[Dataset entries]
· · ·

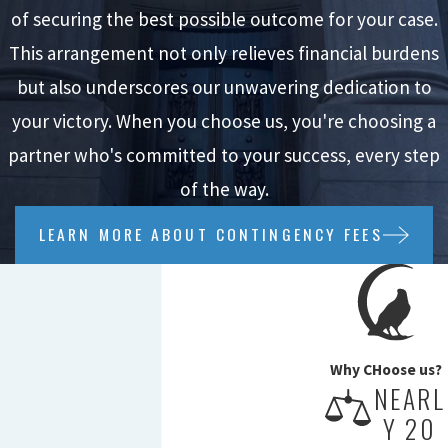
of securing the best possible outcome for your case.
This arrangement not only relieves financial burdens
but also underscores our unwavering dedication to
your victory. When you choose us, you're choosing a
partner who's committed to your success, every step
of the way.
LEARN MORE ABOUT CONTINGENCY FEES
Why CHoose us?
NEARL
Y 20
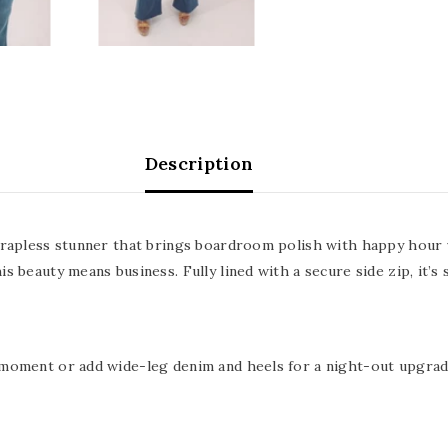
Description
strapless stunner that brings boardroom polish with happy hour 
 beauty means business. Fully lined with a secure side zip, it’s s
 moment or add wide-leg denim and heels for a night-out upgrad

· · ·

Write every line above out again exactly; pictures do not belong in the copy.

of securing the best possible outcome for your case.
This arrangement not only relieves financial burdens
but also underscores our unwavering dedication to
your victory. When you choose us, you're choosing a
partner who's committed to your success, every step
of the way.
LEARN MORE ABOUT CONTINGENCY FEES
Why CHoose us?
NEARL
Y 20
Description
strapless stunner that brings boardroom polish with happy hour 
 beauty means business. Fully lined with a secure side zip, it’s s
 moment or add wide-leg denim and heels for a night-out upgrad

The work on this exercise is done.